■ 本文:
食品の偽装問題、誤認表示問題を受けて、違反者が得た利益を剥奪するための制度として、景品表示法の課徴金制度が2014年11月に成立し、昨年4月1日に施行されました。

課徴金の対象となるのは、景品表示法上の優良誤認表示と有利誤認表示です。
優良誤認表示とは、一般消費者に、実際の商品やサービスよりも著しく優良だと誤認させるような表示です。たとえば、添加物を使用した食品に無添加と表示するようなケースがあたります。
有利誤認表示とは、一般消費者に、実際の取引条件よりも著しく有利な取引条件だと誤認させるような表示です。たとえば、メーカー小売価格の半額と表示があったが、メーカー小売価格は設定されていなかったようなケースがこれにあたります。

 課徴金の対象期間は最大3年で、誤認表示をしていた期間が対象となりますが、誤認表示をやめた後に商品や役務の取引があった場合、誤認表示をやめた日から6か月後、または誤認表示を撤回することを新聞に掲載するなど誤認のおそれを解消するための措置を採った日のいずれか早い日までが対象期間となります。
課徴金額は、誤認表示の対象となった商品やサービスの売上の3パーセントです。課徴金の額が150万円未満となる場合には、課徴金は賦課されません。

また、事業者が課徴金の対象となる誤認表示をした場合であっても、それが優良誤認表示または有利誤認表示に当たることを知らず、かつ、知らないことについて相当の注意を怠った者でないと認められるときは、消費者庁長官は、課徴金の納付を命ずることができません(景品表示法8条但書前段)。

■ 項目一覧:
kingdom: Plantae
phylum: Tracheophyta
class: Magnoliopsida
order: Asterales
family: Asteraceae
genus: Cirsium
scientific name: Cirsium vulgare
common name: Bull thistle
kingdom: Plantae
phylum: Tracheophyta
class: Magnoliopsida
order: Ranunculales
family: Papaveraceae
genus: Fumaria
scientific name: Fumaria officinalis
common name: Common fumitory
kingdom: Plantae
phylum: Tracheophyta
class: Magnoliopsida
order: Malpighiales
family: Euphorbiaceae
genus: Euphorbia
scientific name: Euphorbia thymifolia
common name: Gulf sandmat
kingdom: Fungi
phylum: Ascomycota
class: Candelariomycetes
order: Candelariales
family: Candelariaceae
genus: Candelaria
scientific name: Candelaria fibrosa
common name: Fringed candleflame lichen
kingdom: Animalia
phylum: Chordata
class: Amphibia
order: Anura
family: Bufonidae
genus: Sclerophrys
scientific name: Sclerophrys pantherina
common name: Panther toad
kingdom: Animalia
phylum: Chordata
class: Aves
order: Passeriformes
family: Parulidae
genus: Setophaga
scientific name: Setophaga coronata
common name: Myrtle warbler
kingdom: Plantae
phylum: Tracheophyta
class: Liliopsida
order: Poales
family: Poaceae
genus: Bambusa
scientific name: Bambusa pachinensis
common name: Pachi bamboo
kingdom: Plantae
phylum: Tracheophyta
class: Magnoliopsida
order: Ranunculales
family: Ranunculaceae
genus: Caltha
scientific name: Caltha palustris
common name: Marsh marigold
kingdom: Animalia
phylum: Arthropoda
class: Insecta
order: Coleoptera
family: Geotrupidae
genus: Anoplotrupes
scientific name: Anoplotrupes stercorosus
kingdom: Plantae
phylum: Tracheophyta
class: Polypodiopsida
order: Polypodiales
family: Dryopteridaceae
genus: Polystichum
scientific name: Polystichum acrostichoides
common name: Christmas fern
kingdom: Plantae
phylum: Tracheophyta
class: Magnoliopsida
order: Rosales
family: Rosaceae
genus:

■ 作業の指示: 景品表示法の課徴金制度についての本文を、最後の文のあとから書き継いでください。 ここでの作業に項目は一切使いません。

■ 作業の回答:
景品表示法上、事業者には、表示に関する事項を適正に管理するために必要な体制の整備その他の必要な措置を講じる義務が課されていますが、「事業者が講ずべき景品類の提供及び表示の管理上の措置についての指針」というガイドライン内閣府から出されており、このガイドラインに沿った措置をとっていれば、相当の注意を怠ってはいないとされると思われます。ガイドラインで、事業者が講じるべき措置は下記のようになっていますので、これに沿った措置をとることが事業者には求められます。
1.景品表示法の周知・啓発
不当表示等の防止のため、景品表示法の考え方について、表示等に関係している役員及び従業員(関係従業員等)にその職務に応じた周知・啓発を行うこと。
2.法令遵守の方針等の明確化
不当表示等の防止のため、景品表示法を含む法令遵守の方針や法令遵守のためにとるべき手順等を明確化すること。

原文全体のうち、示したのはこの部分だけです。